I'm participating in a Kaggle contest "What's cooking". The goal is to know wich kind of cuisine we have, depending on some ingredients. So it's a multiclass classification problem. I have an existing model, and I have been trying to improve it for 2 weeks without result. I am using scikit learn, and my existing model is
pipelineLR = Pipeline([ ('vect', CountVectorizer(max_df=0.75)), ('lr', LogisticRegression(C=0.4,solver='lbfgs',multi_class='ovr',fit_intercept=True,warm_start=True)), ])
It's really basic. But the problem of this dataset is that we have unbalanced data. Also we have a a huge sparse matrix because of the CountVectorizer. I tried a lot of different model, with and without TF-IDF and this model is the best I can get. I have also confusion matrix, classification report and learning curve for it.

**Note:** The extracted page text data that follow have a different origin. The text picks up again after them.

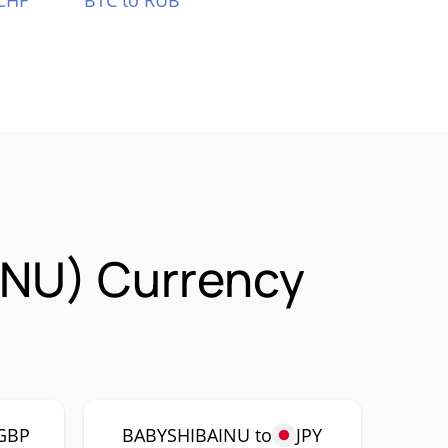
CHF
BTC to RUB
INU) Currency
GBP
BABYSHIBAINU to
JPY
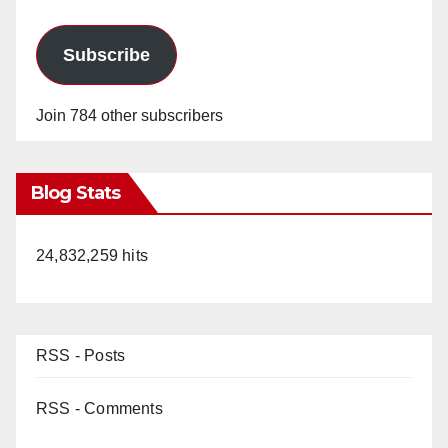
Subscribe
Join 784 other subscribers
Blog Stats
24,832,259 hits
RSS - Posts
RSS - Comments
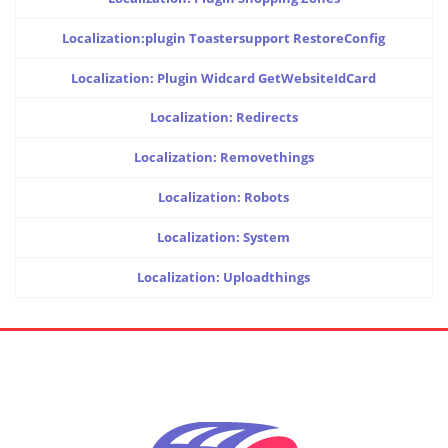
Localization:plugin Toastersupport RestoreConfig
Localization: Plugin Widcard GetWebsiteIdCard
Localization: Redirects
Localization: Removethings
Localization: Robots
Localization: System
Localization: Uploadthings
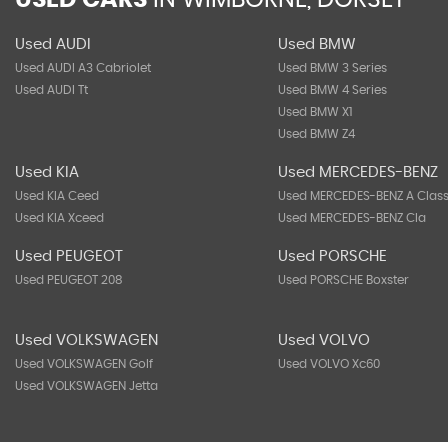
USED CARS
IN
WIMBORNE, DORSET
Used AUDI
Used BMW
Used AUDI A3 Cabriolet
Used BMW 3 Series
Used AUDI Tt
Used BMW 4 Series
Used BMW X1
Used BMW Z4
Used KIA
Used MERCEDES-BENZ
Used KIA Ceed
Used MERCEDES-BENZ A Clas
Used KIA Xceed
Used MERCEDES-BENZ Cla
Used PEUGEOT
Used PORSCHE
Used PEUGEOT 208
Used PORSCHE Boxster
Used VOLKSWAGEN
Used VOLVO
Used VOLKSWAGEN Golf
Used VOLVO Xc60
Used VOLKSWAGEN Jetta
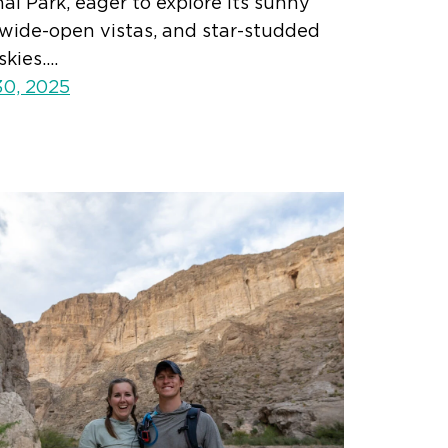
al Park, eager to explore its sunny
, wide-open vistas, and star-studded
skies.…
30, 2025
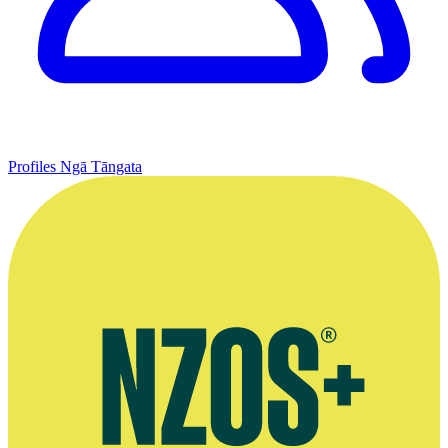
Profiles
Ngā Tāngata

What I can notice is that is have high-variance. I think I can do something by preprocessing the data but I am really stuck. I don't know if my model is good enough to be improved, or if I have to find a totally new approach to it. Also what I can get from the classification report is that the model is working well for classes where I have a lot of data, but it's making a lot of mistakes for classes with less data.
I am very new to data science and I am trying to learn by myself. But I think I really need to have another point of view with this problem, because I can't manage to improve my score.